Opening Day. Simple, easy and so much fun. Right? Not so fast, says the United Rotisserie League.
Due to issues with their statistical interface, a number of the opening series will be played at less than ideal conditions.
“It’s pretty embarrassing,” stated Commissioner Daniel Shoptaw at a hastily-called news conference. “Starting the season in Japan, while perhaps great for the future coffers of Major League Baseball, has caused us in the related leagues nothing but sleepless nights, technical headaches, and teams that are not up to their full potential. Hopefully this will not be an issue when the pennant races are decided this summer. If a team misses the postseason because their ace pitcher wasn’t on the DL this first week, there’s not much solace in the fact that ‘everyone was affected'”.
Sources say that, due to the timing issue with the actual season starting while most teams were still in spring training, those players technically placed on the MLB disabled list before their team started the season but after the Japan series between the Boston Red Sox and Oakland A’s were counted as “active” the first matchup of the season.

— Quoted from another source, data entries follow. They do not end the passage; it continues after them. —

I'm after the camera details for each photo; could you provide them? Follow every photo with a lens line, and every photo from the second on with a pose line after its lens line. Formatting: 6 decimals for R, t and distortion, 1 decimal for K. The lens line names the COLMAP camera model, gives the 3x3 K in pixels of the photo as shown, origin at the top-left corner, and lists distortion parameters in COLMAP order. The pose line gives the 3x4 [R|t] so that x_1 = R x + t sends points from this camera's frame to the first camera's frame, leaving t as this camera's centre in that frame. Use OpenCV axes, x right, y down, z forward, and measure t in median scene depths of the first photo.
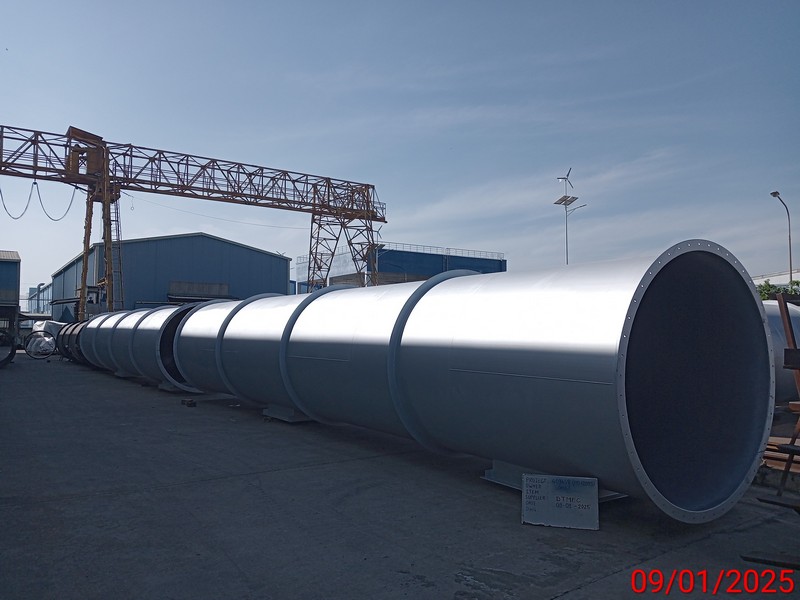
lens RADIAL K [[634.0, 0, 401.6], [0, 634.0, 300.1], [0, 0, 1]] dist [0.006671, -0.013783]
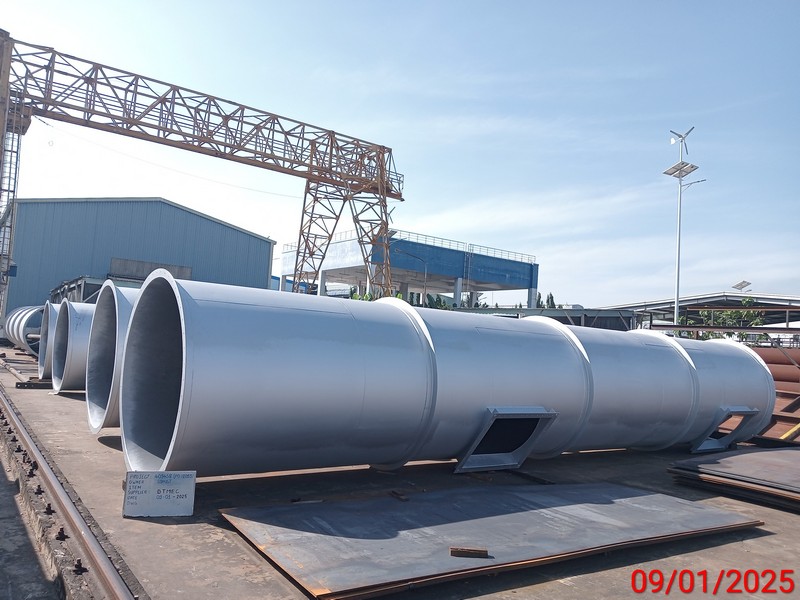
lens RADIAL K [[634.0, 0, 398.3], [0, 634.0, 299.0], [0, 0, 1]] dist [0.006671, -0.013783]
pose [[0.997646, 0.066324, 0.017449, -0.038268], [-0.065975, 0.997623, -0.019888, 0.012874], [-0.018726, 0.018690, 0.999650, 0.258347]]
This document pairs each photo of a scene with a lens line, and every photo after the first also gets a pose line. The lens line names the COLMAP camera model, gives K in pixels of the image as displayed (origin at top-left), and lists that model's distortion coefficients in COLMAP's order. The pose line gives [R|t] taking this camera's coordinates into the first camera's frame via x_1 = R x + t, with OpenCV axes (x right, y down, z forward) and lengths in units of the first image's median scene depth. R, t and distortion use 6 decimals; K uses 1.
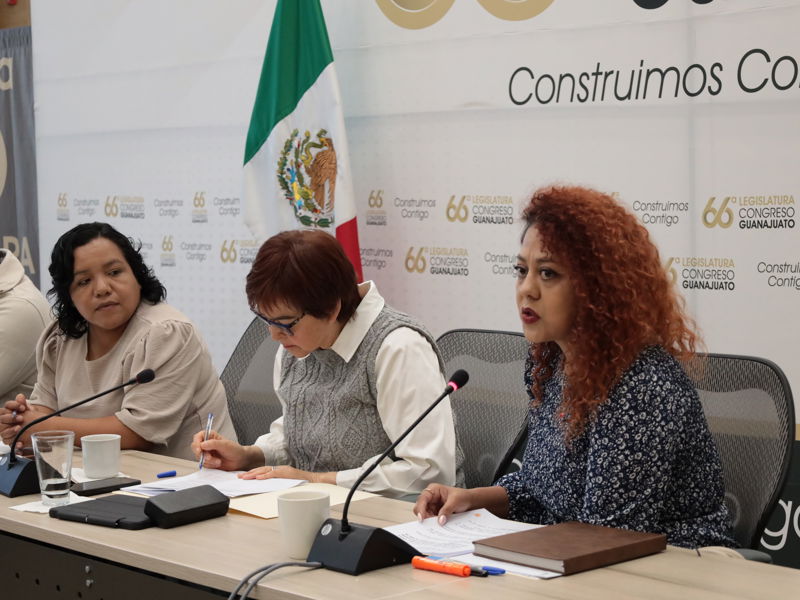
lens RADIAL K [[1959.6, 0, 394.0], [0, 1959.6, 303.2], [0, 0, 1]] dist [-0.011989, 0.000000]
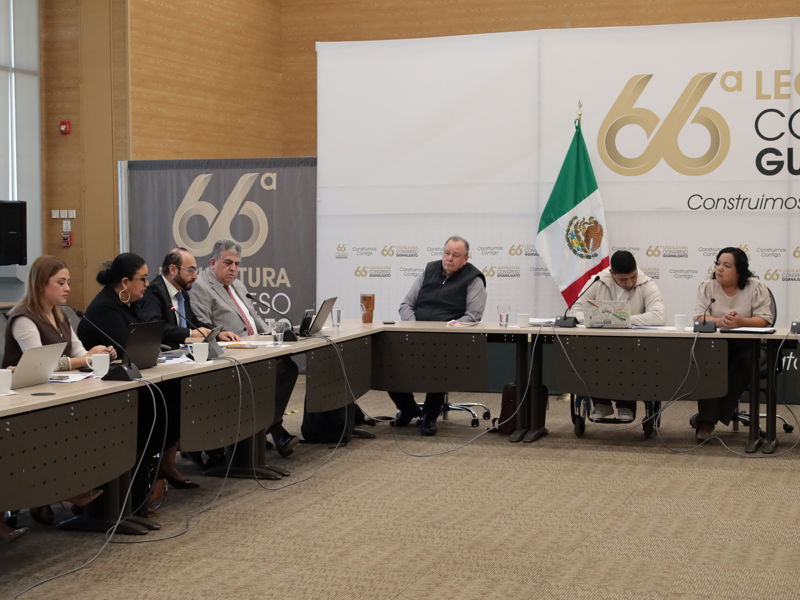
lens RADIAL K [[1488.8, 0, 398.6], [0, 1488.8, 307.3], [0, 0, 1]] dist [-0.016690, 0.000000]
pose [[0.852636, 0.000058, 0.522505, -1.298983], [0.018568, 0.999365, -0.030410, 0.076901], [-0.522175, 0.035631, 0.852094, -0.429738]]
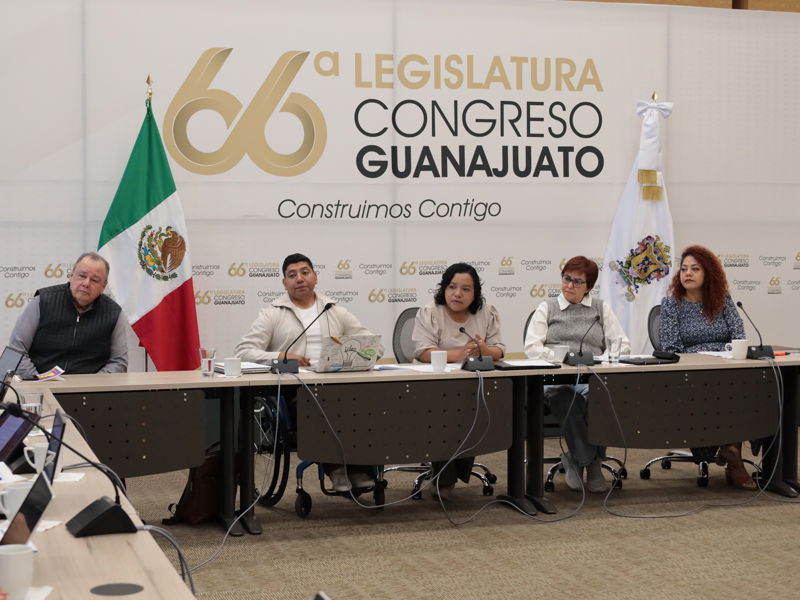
lens RADIAL K [[1506.4, 0, 423.3], [0, 1506.4, 300.6], [0, 0, 1]] dist [0.000459, 0.000000]
pose [[0.358737, -0.010556, 0.933379, -1.401684], [0.068590, 0.997531, -0.015080, 0.018570], [-0.930915, 0.069431, 0.358575, 0.326606]]
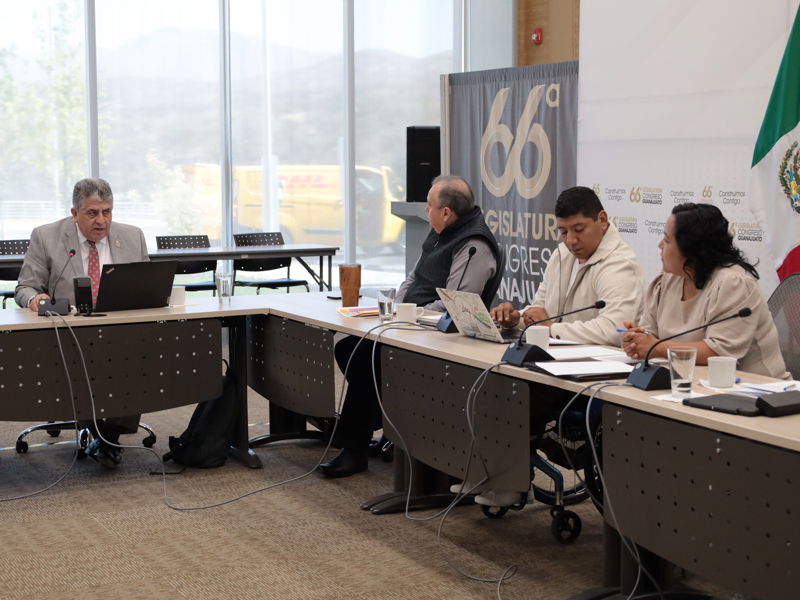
lens RADIAL K [[1506.4, 0, 400.0], [0, 1506.4, 299.8], [0, 0, 1]] dist [0.000459, 0.000000]
pose [[0.971165, 0.052551, -0.232545, -0.077216], [-0.048398, 0.998551, 0.023535, 0.009578], [0.233445, -0.011601, 0.972301, -0.081762]]
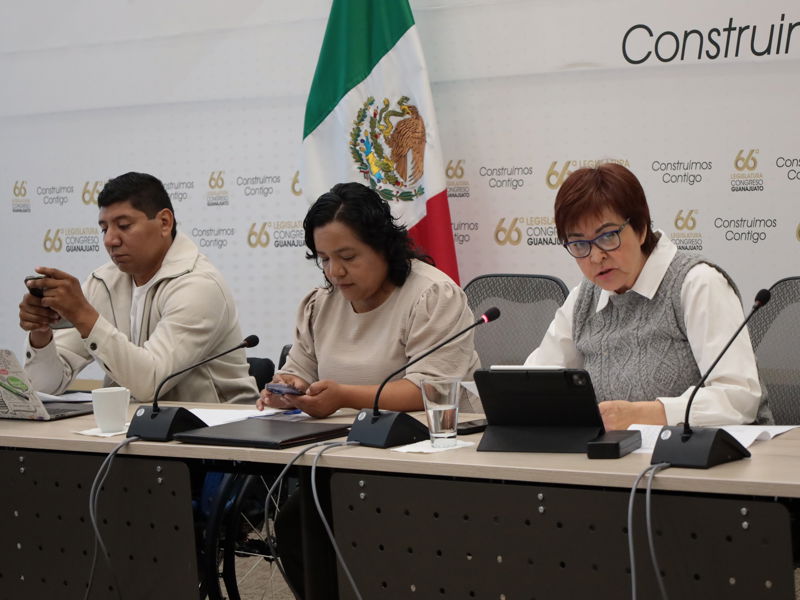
lens RADIAL K [[2468.0, 0, 403.0], [0, 2468.0, 299.9], [0, 0, 1]] dist [-0.045437, 0.000000]
pose [[0.986190, -0.041311, 0.160382, -0.259346], [0.043412, 0.999011, -0.009619, 0.022564], [-0.159826, 0.016449, 0.987008, -0.185936]]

“I’m not real happy about it,” Clarksville Cubs owner Jason Hoover was quoted as saying. “Everyone knew that [Mark] Prior was going to be out until June. But since the Padres didn’t make that official until a couple of days before the season starts, I have to pay the price? There’s something wrong with that.”
Hoover hastened to add that he had no problems with the response of the commissioner, just that he was “hating the system, not the player.”
Most every team had a similar complaint. The Texas Outlaws had two such cases, outfielder Rocco Baldelli and pitcher Scott Kazmir. Owner Robert Arnwine was sanguine about the glitches.
“Not much you can do about it but play on,” Arnwine said. “I don’t think it’ll cost us the season. Check back with me in August, see if I’m still as unconcerned.”
As Arnwine said, the real ramifications may not be known for a while.